PUEBLA HOY / POR FERNANDO HOYOS
Con un mensaje aparentemente sencillo en su cuenta de X, el coordinador de Gabinete, José Luis García Parra, agitó el tablero político poblano y puso a trabajar a los politólogos de café, a los adelantados electorales y a los obsesionados con descifrar señales rumbo al 2027.
Escribió:
“¡Con la 27 bien puesta!
En el fútbol, como en todo, hay que tener una jugada estratégica, leer la cancha y jugar en equipo.
Venimos a jugar y a dejarlo todo en el Mundialito Interdependencias 2026”.
La frase no pasó desapercibida.
Muchos se fueron de inmediato con la lectura electoral del número 27 y lo conectaron con el próximo proceso electoral que vivirá Puebla y el país.
Y aunque el mensaje, en su sentido literal, hace referencia al Mundialito Interdependencias 2026, también deja ver una narrativa política cada vez más clara dentro del grupo gobernante.
Porque en política las coincidencias rara vez son casuales.
García Parra sabe perfectamente que el 2027 será una elección estratégica para Morena.

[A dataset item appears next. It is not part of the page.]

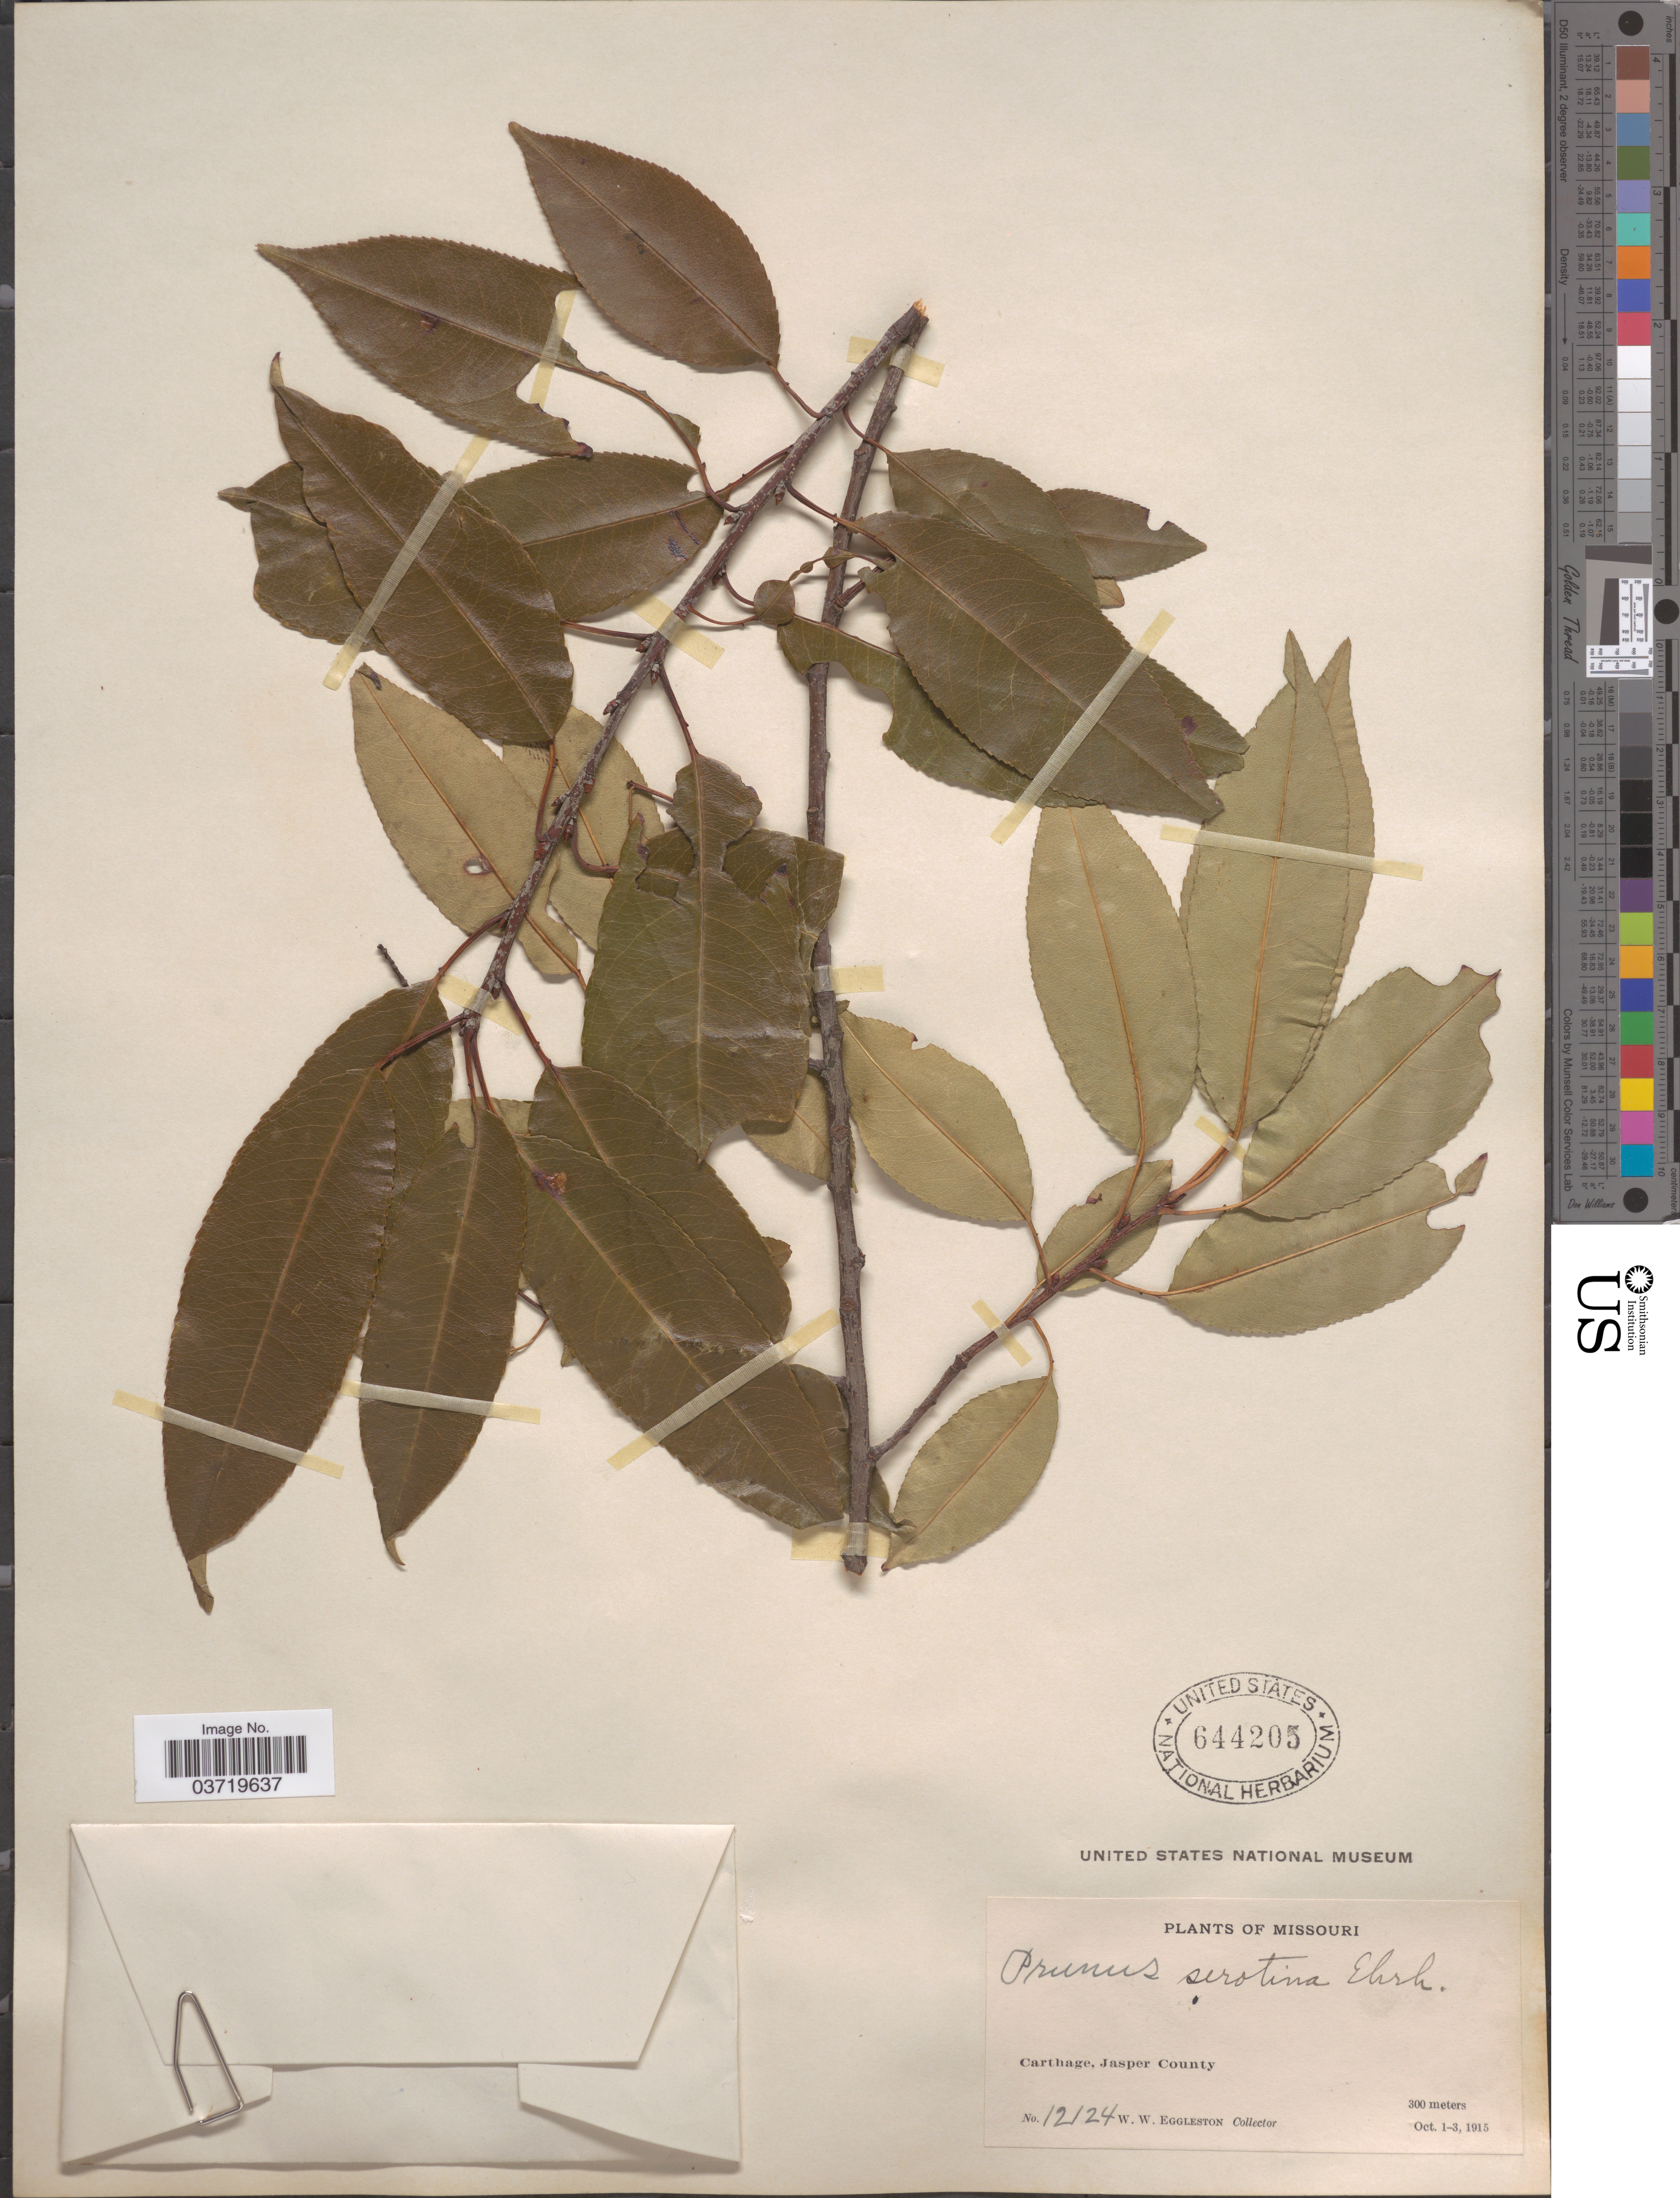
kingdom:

No solamente estará en juego la renovación de las presidencias municipales y el Congreso local, sino también la disputa por las diputaciones federales poblanas.
Será una elección de operación, estructura y territorio.
Y ahí es donde el mensaje cobra fondo político.
Cuando habla de “leer la cancha”, en realidad habla de entender el escenario político que viene. De identificar riesgos, medir adversarios y construir condiciones para mantener la gobernabilidad y la fuerza electoral de la Cuarta Transformación en Puebla.
Cuando menciona “jugar en equipo”, el mensaje parece todavía más claro.
Morena entendió desde hace tiempo que las divisiones internas cuestan caro. Y si algo buscará el grupo en el poder rumbo al 2027, será evitar fracturas, mantener cohesionadas a sus bases y fortalecer la alianza política con sus partidos aliados.
Porque ninguna elección se gana en solitario.
Mucho menos una intermedia donde el desgaste natural del poder comienza a sentirse y donde los errores municipales terminan convirtiéndose en factura electoral.
Por eso llama la atención que, desde ahora, José Luis García Parra empiece a posicionar un discurso de estrategia, coordinación y trabajo colectivo.
No es menor.
Dentro del gabinete estatal se ha convertido en uno de los perfiles más cercanos al gobernador Alejandro Armenta y también en uno de los operadores políticos con mayor presencia en la toma de decisiones.
Su estilo es distinto.
Menos estridencia y más operación.
Menos reflector y más construcción interna.
Y quizá por eso el mensaje provocó tanto ruido en el ambiente político poblano.
Porque en tiempos donde muchos apenas comienzan a acomodar piezas, García Parra ya habla de estrategia, de cancha y de equipo.
En otras palabras, ya tiene puesta la mirada en el 2027.
Y en política, el que entiende primero el juego normalmente lleva ventaja.
Habla de estrategia, de cancha y de equipo.
En otras palabras, ya tiene puesta la mirada en el 2027.
Mientras algunos siguen entretenidos en las especulaciones, en Puebla el grupo gobernante parece tener claro que el próximo proceso electoral no se ganará únicamente con discursos o juegan con estrategia.